The Getty consistently mount the kinds of exhibitions and programs that corporations and foundations are often happy to back -- either because sponsoring them can bring luster to a corporate brand, or because the project dovetails well with a foundation’s charitable aims.

The Getty’s three most recent tax returns reflect some nice cash donations, topped by a $1.8 million bequest from architecture critic Ada Louise Huxtable in 2012-13. She willed her entire estate to the Getty and also donated the archives of her husband, industrial designer Garth Huxtable, which were valued at $500,000.

Various charitable wings of Bank of America gave $510,000 in 2011-12 and $775,000 the previous year, and watchmaker Swatch gave the Getty $200,000 in 2010-11.

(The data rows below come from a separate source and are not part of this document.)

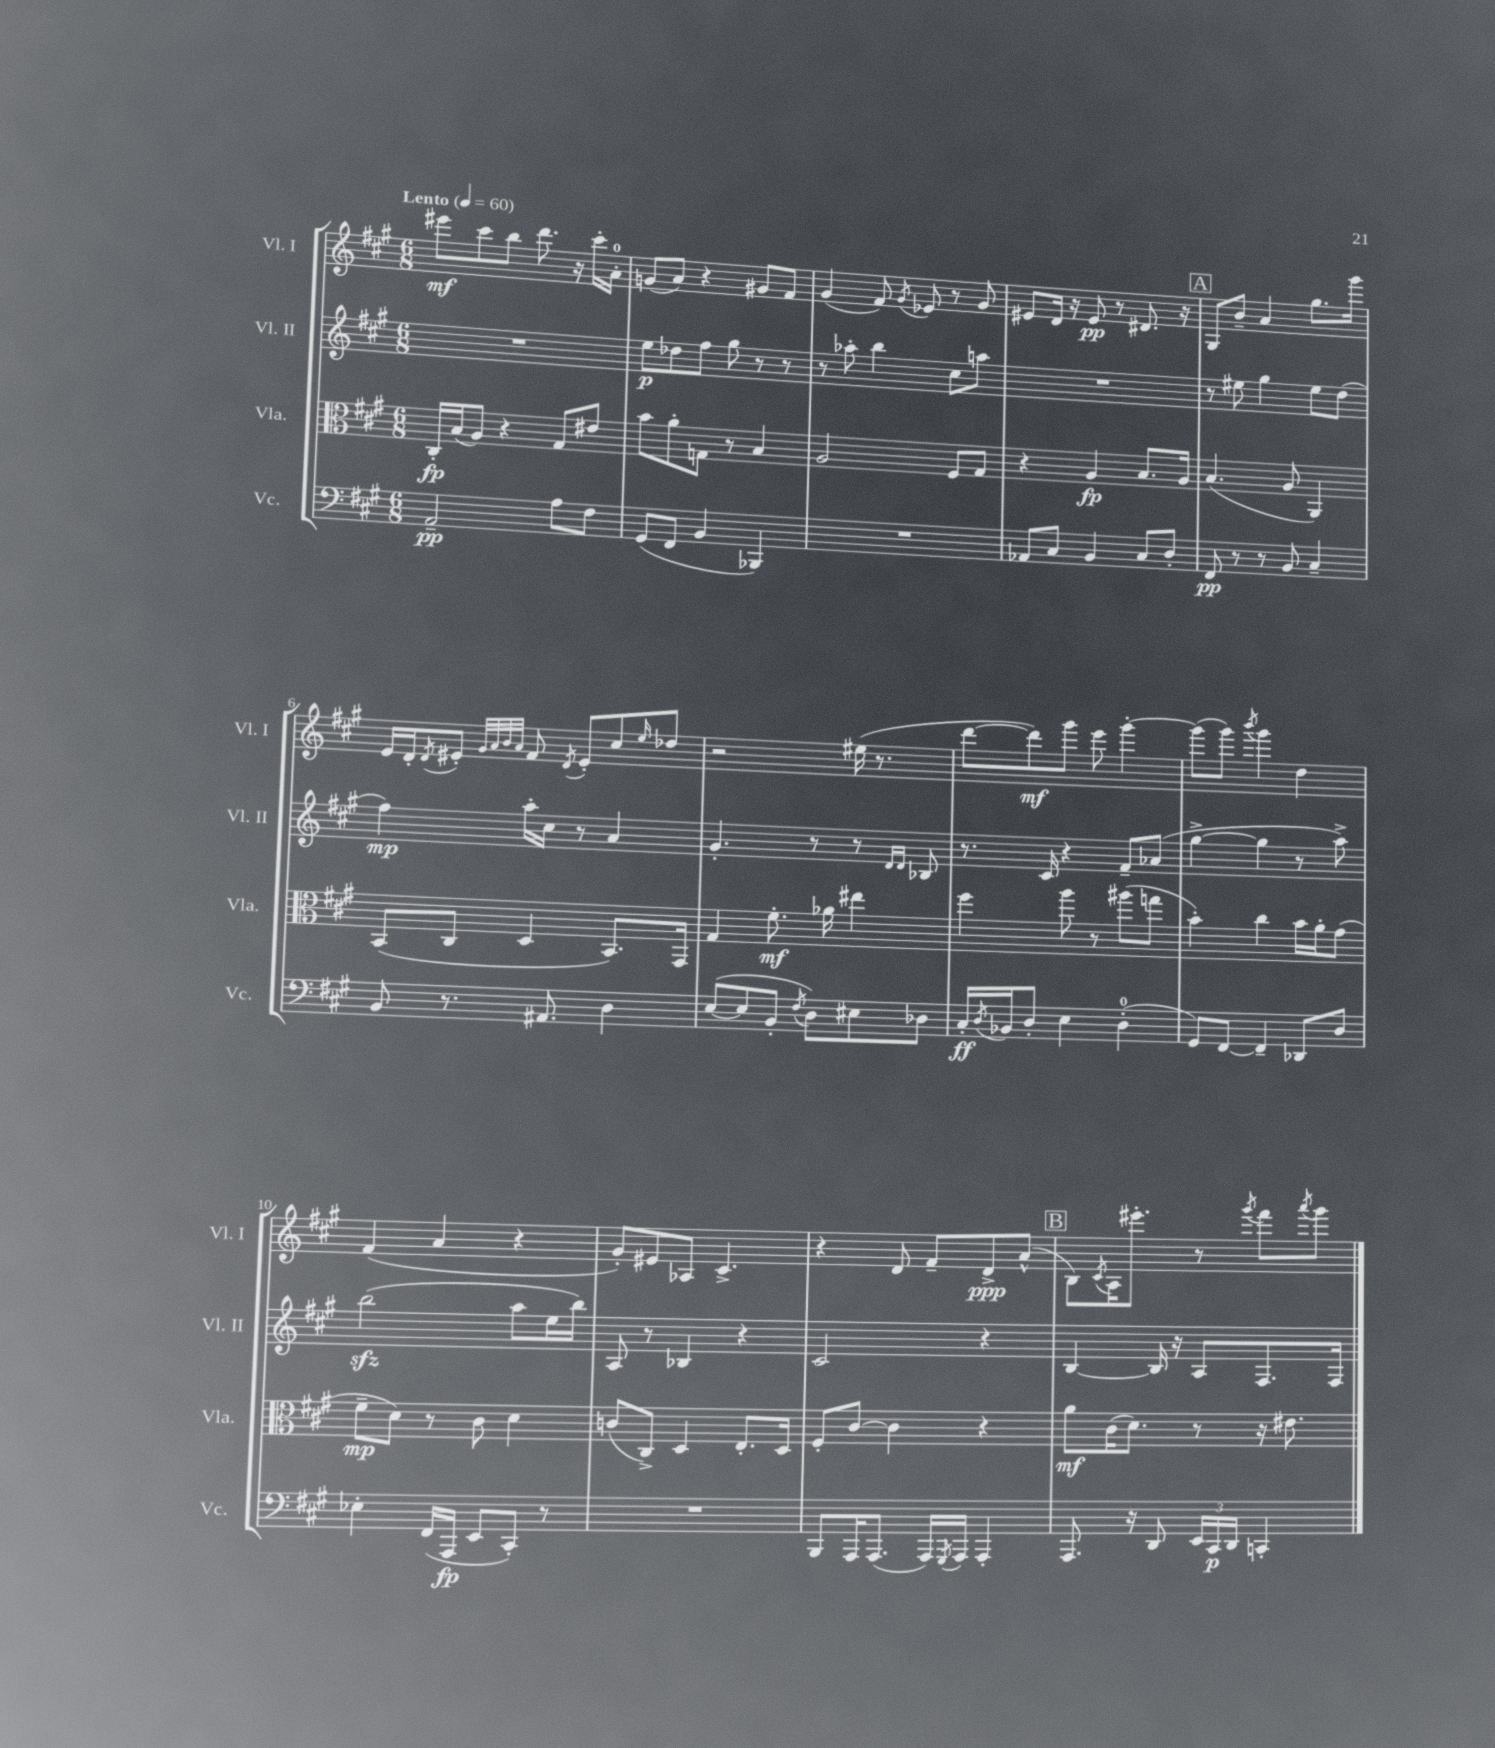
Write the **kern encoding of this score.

**kern	**kern	**kern	**kern
*staff4	*staff3	*staff2	*staff1
*clefF4	*clefC3	*clefG2	*clefG2
*k[f#c#g#]	*k[f#c#g#]	*k[f#c#g#]	*k[f#c#g#]
*M6/8	*M6/8	*M6/8	*M6/8
*MM60	*MM60	*MM60	*MM60
2AA~	16C#'	2.r	8eee#
.	(16B	.	.
.	8A)	.	8ccc#
.	4r	.	8bb
.	.	.	8.ddd
8A	8G#	.	.
.	.	.	16r
8F#	8e#	.	16ccc#'
.	.	.	16a'
=	=	=	=
(8GG#	8b	8ee	(8g
8FF#	8a'	8dd-	8a)
4BB	8G	8ff#	4r
.	8r	8gg#	.
4BBB-)	4B	8r	8g#
.	.	8r	8f#
=	=	=	=
2.r	2A	8r	(4g#
.	.	8aa-'	.
.	.	4bb	8f#)
.	.	.	8qg#
.	.	.	8e-
.	8F#	8cc#	8r
.	8G#	8aa	8g#
=	=	=	=
8AA-	4r	2.r	8e#
8C#	.	.	16d
.	.	.	16r
4BB	4A	.	8e#
.	.	.	8r
8C#	8.B	.	8.d#
8D'	.	.	.
.	16A	.	16r
=	=	=	=
8FF#	(4.B	8r	8G#
8r	.	8ee#	8b~
8r	.	4gg#	4a
8BB	8A	.	.
4C#~	4AA)	8ee#	8.gg#
.	.	(8dd	.
.	.	.	16ggg#
=	=	=	=
8BB	(8BB	4ff#)	16e
.	.	.	16d'
.	.	.	8qd
8.r	8C#	.	8e#'
.	.	.	32qqg#
.	.	.	32qqa
.	.	.	32qqb
.	.	.	32qqa
.	4D	16aa'	8f#
8.AA#	.	16cc#	.
.	.	.	8qd
.	.	8r	8e#'
4D	8.BB)	4a	8cc#
.	.	.	16qqee
.	.	.	8dd-
.	16GG#	.	.
=	=	=	=
([8E	4G#	4.g#'	2r
8E]	.	.	.
8BB'	8.f#'	.	.
8qF#	.	.	.
8D)	.	8r	.
.	16a-	.	.
8E#	4ee#	8r	(16ee#
.	.	.	8.r
.	.	16qqd	.
.	.	16qqd	.
8D-	.	8B-	.
=	=	=	=
16C#'	4ff#	8.r	[8ddd
8qD	.	.	.
16BB-	.	.	.
8D'	.	.	8ddd])
.	.	16c#	.
4E	8aa	4r	8ggg#
.	8r	.	8eee
(4D'	(8aa#	8f#~	[4ggg#'
.	8gg	(8a-	.
=	=	=	=
8GG#)	4b')	[4gg#^	(8ggg#]
[8FF#	.	.	8ggg#)
.	.	.	8qbbb
4FF#~]	4cc#	4gg#]	4ggg#
8DD-	16b	8r	4dd
.	16a'	.	.
8D	(8g#	8aa^)	.
=	=	=	=
4E-'	8f#~	(2bb	(4f#
.	8d)	.	.
(16FF#	8r	.	4a
16AAA	.	.	.
8EE	8c#	.	.
8CC#')	4d	8aa	4r
8r	.	16ee	.
.	.	16bb)	.
=	=	=	=
2.r	(8c	8A	8g#')
.	8C#^)	8r	8e#
.	4D	4B-	8A-
.	.	.	4.c#^
.	8.E'	4r	.
.	16D	.	.
=	=	=	=
8BBB	8F#'	2c#	4r
16AAA	[8c#	.	.
(8.AAA	.	.	.
.	4c#]	.	8d
16AAA)	.	.	8f#~
8qGGG#	.	.	.
16AAA	.	.	.
4AAA'	4r	4r	8d^
.	.	.	(8a^^
=	=	=	=
8.AAA	8a	[4B	8B)
.	.	.	8qc#
.	(16c#	.	16A
16r	8.d)	.	8.eee#'
8DD	.	16B]	.
.	.	16r	.
24EE	8r	8A	8r
24CC#	.	.	.
24DD	.	.	.
.	.	.	8qggg#
4CC'	16r	8.F#	8fff#
.	8.e#	.	.
.	.	.	8qaaa
.	.	.	8ggg#
.	.	16F#	.
==	==	==	==
*-	*-	*-	*-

The Getty’s nonprofit tax returns list donors and their gifts -- and show that it has emerged as a go-to repository for photography, highlighted by the Robert Mapplethorpe Foundation’s gift of Mapplethorpe’s photos and archives valued at $15 million. Spread out over three years starting in 2010-11, the Mapplethorpe gift included an additional $473,000 in cash donations.

In 2011-12 the Getty received 25 Ansel Adams prints valued at $747,000, and 42 by William Eggleston valued at $368,000. The Herb Ritts Foundation donated photographs worth $857,000 over two years, from 2010 to 2012.